START Reading text

TChain.merge

Hi,
I have 10K root files which each are about 5M in size and have 1 tree. I’d like to merge the files so that I have about 100 500M files (I’m hoping this would speed up processing). I written a small script which works for very small root trees, but crashes on TChain.merge for the complex tree’s I’d like to merge.

Does anyone have a suggestion for a better way to merge trees?

[code]def combineFiles( fileList, outputFilePath, outputFolder, treeName):

counter = 1
previousBreak = 1

chain = ROOT.TChain( treeName )

#open text file to hold list of newly created root files
newFileList = open(COMBINED_FILE_LIST, “w”)
for file in fileList:

  file = file.strip()
  chain.AddFile( file )

  if counter % 10 == 0 or file == fileList[-1]:

     #create new root file for the merged trees
     outputFilePath = "%s/%s_files%s-%s.root" % (outputFolder, treeName, previousBreak, counter)
     fileObj = ROOT.TFile(outputFilePath, "recreate")
     chain.Merge(fileObj,0, 'fast') #file automatically closed!!
     del chain
     chain = ROOT.TChain( "%s_%d" % (treeName, counter) )
     
     
     newFileList.write("%s\n" % outputFilePath )
     previousBreak = counter
     
  counter += 1

newFileList.close()

#---- main processing --------
fileList = open(SOURCE_LIST_FILE,“r”).readlines()
combineFiles(fileList, COMBINED_FILE_LIST, COMBINED_FILE_FOLDER, TREE_NAME)[/code]

I strongly suggest to use the standard merger $ROOTSYS/bin hadd instead of your complex script. Simply do

hadd -f result.root f1.root f2.root fN.root
Rene

Hi Rene,

Thanks for the suggestion. I tried hadd and the terminal output looks quite similar to when I ran my script. Unfortunately, it also ends with a segmentation fault.

END Reading text

*Goal of the exercise*. Copy out the TChain.merge thread word for word, from "file = file.strip()" to "treeName, previousBreak, counter)".

START Excerpted data

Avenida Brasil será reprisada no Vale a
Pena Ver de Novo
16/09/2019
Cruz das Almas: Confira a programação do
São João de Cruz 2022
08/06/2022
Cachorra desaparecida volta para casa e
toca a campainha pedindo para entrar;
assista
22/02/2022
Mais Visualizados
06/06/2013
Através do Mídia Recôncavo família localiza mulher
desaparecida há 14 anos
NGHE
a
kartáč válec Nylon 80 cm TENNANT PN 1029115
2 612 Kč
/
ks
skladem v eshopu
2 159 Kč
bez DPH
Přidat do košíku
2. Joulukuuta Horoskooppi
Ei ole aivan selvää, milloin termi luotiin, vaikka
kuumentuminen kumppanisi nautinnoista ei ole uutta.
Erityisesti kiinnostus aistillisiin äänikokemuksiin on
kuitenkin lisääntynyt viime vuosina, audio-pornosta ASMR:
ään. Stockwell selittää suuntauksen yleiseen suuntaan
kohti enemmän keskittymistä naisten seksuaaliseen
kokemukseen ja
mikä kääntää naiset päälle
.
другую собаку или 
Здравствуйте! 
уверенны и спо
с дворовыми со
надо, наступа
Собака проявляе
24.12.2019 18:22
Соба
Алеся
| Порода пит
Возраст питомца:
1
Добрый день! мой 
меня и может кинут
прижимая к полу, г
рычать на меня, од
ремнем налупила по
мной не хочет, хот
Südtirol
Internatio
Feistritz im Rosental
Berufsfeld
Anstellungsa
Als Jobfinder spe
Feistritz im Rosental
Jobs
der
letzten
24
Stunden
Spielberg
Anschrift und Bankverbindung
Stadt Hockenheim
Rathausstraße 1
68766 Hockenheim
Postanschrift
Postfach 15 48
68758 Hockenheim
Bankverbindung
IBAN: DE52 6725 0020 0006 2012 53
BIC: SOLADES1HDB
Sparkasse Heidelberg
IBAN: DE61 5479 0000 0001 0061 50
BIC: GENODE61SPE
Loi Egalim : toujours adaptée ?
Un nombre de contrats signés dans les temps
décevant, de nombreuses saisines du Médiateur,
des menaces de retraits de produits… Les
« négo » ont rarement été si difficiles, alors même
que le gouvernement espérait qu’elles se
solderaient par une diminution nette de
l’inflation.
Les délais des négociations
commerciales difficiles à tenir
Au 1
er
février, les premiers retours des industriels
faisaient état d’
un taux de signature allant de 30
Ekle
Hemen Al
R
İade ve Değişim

END Excerpted data

*Reply*.
file = file.strip()
  chain.AddFile( file )

  if counter % 10 == 0 or file == fileList[-1]:

     #create new root file for the merged trees
     outputFilePath = "%s/%s_files%s-%s.root" % (outputFolder, treeName, previousBreak, counter)